O Factor Humano
Um mundo que está a acabar
À medida que a população da nossa região vai envelhecendo, a minha consulta vai-se povoando de gente com cada vez mais anos.
Ainda me lembro nos anos 90, do século passado, de eu não ter um único nonagenário na consulta. Agora tenho várias dezenas e cada vez mais gosto de os ter comigo.
Outro dia houve até um desabafo de uma senhora: “Estou muito triste Sr. doutor, o meu filho está com Alzheimer”. E era verdade.
A formação médica no meu tempo ensinou-me pouco a lidar com a delicadeza das questões de saúde dos muito idosos. Ao contrário do pensamento clássico de interpretar todos os dados clínicos, enquadrando-os numa só doença, a questão nos muito idosos é a de integrar todos as pequenas ou grandes alterações inerentes à idade, de forma a uma interpretação global do ser humano que estamos a tentar ajudar.
Mas não é de questões médicas, geralmente técnicas e maçadoras, que quero aqui falar. Gostava de salientar que é muito mais comum encontrar naturalidade perante a morte nos muito idosos do que nos outros. Dir-me-ão que é óbvio, mas eu tenho a sensação de que quando a minha geração chegar a essas idades, não vai ter a mesma naturalidade perante a morte. É que o seu convívio com esta vem de longa data. Quase sempre viram morrer irmãos, amigos ou filhos. Sempre conviveram com os ritmos naturais da vida. Dos homens, dos bichos, das plantas.

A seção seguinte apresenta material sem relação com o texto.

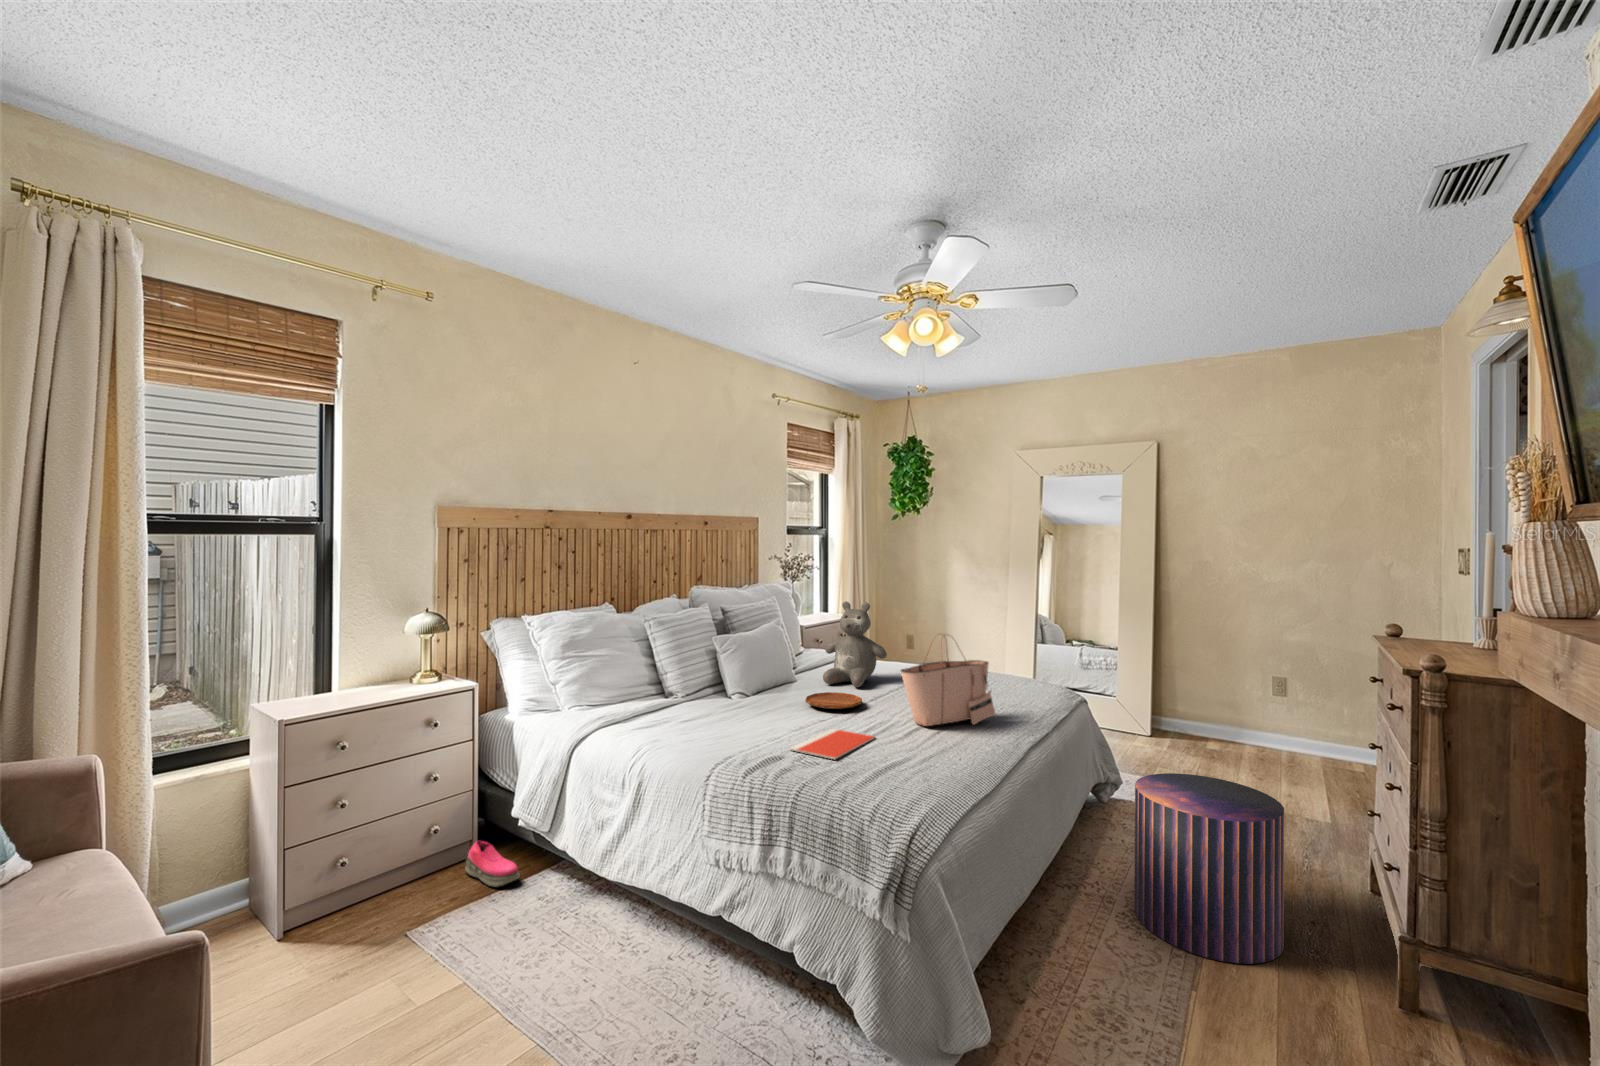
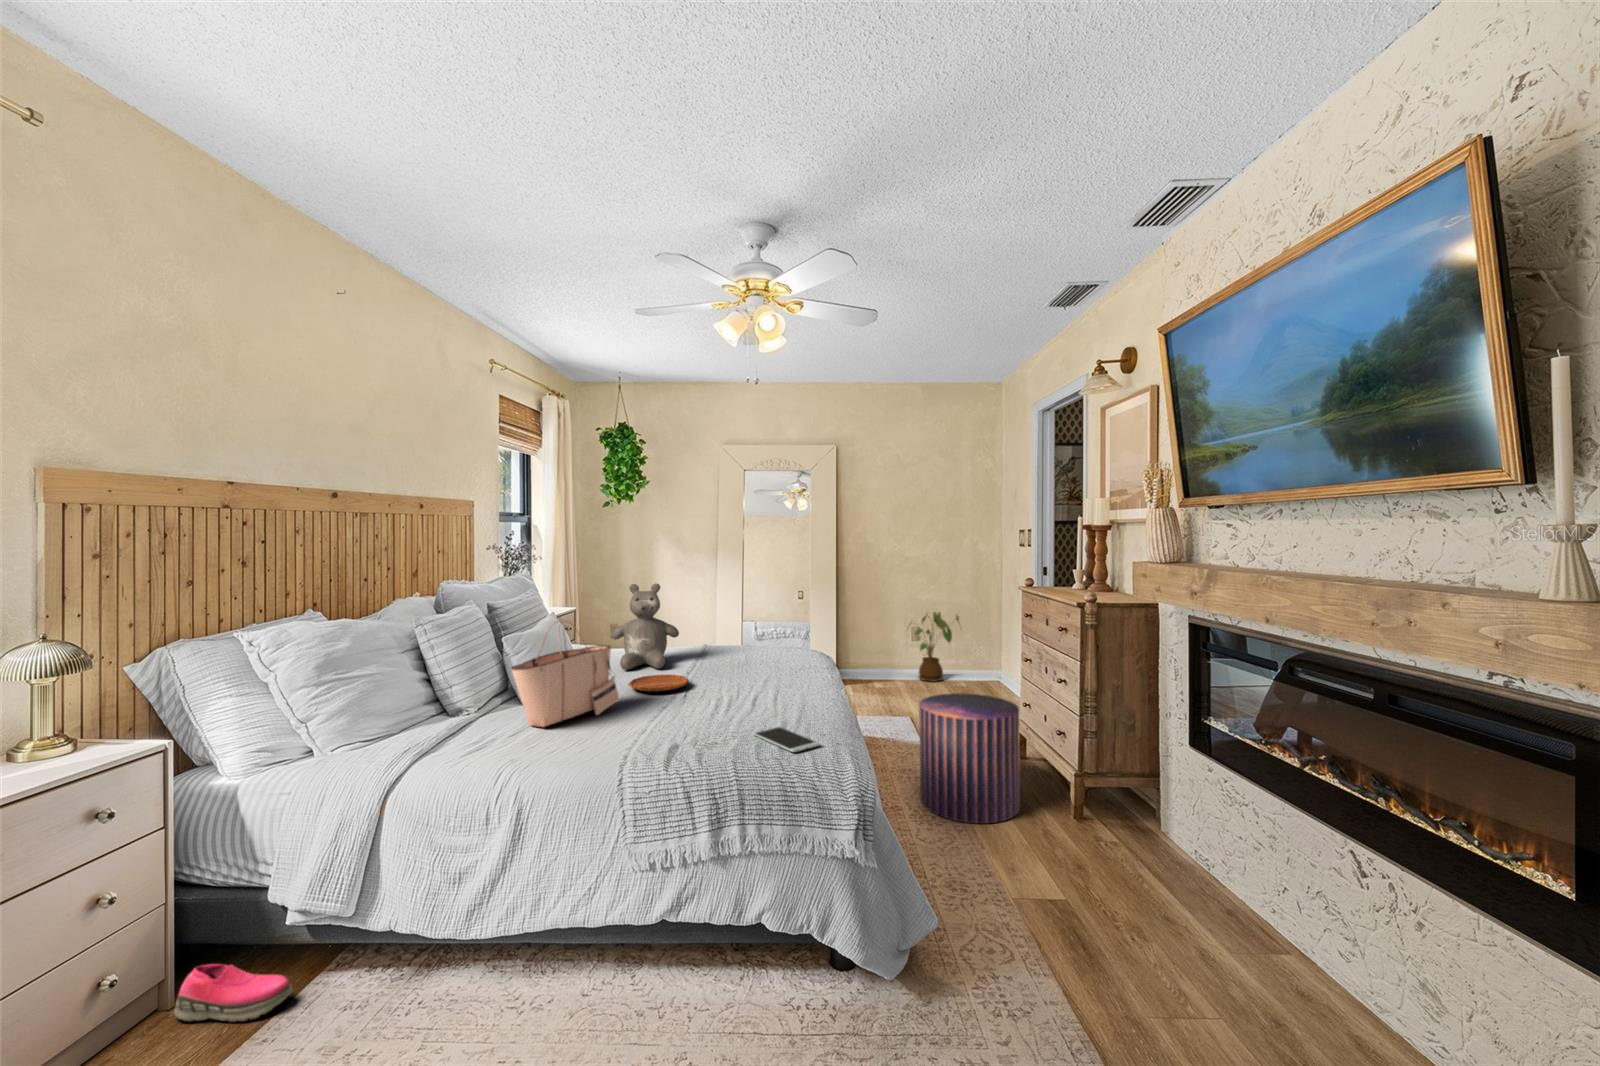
tote bag: present [901,635,995,726] -> present [511,622,619,727]
house plant: none [1255,667,1349,764] -> present [915,612,959,682]
notebook: present [789,729,875,759] -> none [677,707,738,734]
smartphone: none [851,763,897,791] -> present [753,727,819,752]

Às vezes tenho pena de não ter mais tempo disponível na consulta para poder falar com eles. Ouvir as suas histórias, contadas quase sempre com mais vagar e fazê-los sentir o prazer que dá poder conhecê-las. É especialmente interessante ouvir muitos deles, referirem-se aos trabalhos agrícolas, ou relacionados com os animais, com carinho e quase como se houvesse uma comunhão entre todos eles. Podem falar com ternura de uma galinha que acabaram de matar. Que abismo com os ritmos tecnológicos de hoje. Que profundidade em comparação com tanta superficialidade. Que atenção ao pormenor, à mudança subtil, da árvore ao longo dos anos, ou no mesmo ano, ao longo das estações. E como me ajuda a equilibrar poder ouvi-los. E como eles gostam de ser observados, palpados, auscultados. Para eles é essa a visão que ainda têm de um médico. Aquele que ouve, observa, examina, aconselha e trata.
Eles não se espantam, como nos telejornais, em que sempre se fala do “inverno mais frio dos últimos cinco anos” ou da “maior chuvada do último mês”. Acham que é natural, no inverno, estar frio e chuva e no verão estar calor. E têm sempre naturalidade e um ditado, para quando o clima se confunde no calendário. É que já viveram tantas estações, que não é fácil espantarem-se.
A sua tragédia actual é a solidão e o empobrecimento. Esta crise veio interromper-lhes um longo processo de melhoria no seu nível de vida, que talvez já não esperassem sofrer. Aqui sim, podem ter ficado surpreendidos por esta quebra. Verem filhos e netos emigrar, ou no desemprego, ou em trabalhos mal remunerados. Quantas vezes sem correspondência com o seu nível de formação. Eles que tanto se esforçaram por terem um filho ou um neto “doutor”, tão confundidos ficam, por esse “doutor” não encontrar um trabalho digno, como eles tinham sonhado.
É sobre isso, que os oiço falar, alguns há quase vinte anos.
Infelizmente, a nossa sociedade perdeu essa capacidade de os ouvir, de os respeitar, de os acarinhar. E vamos pagar bem caro por esse desperdício.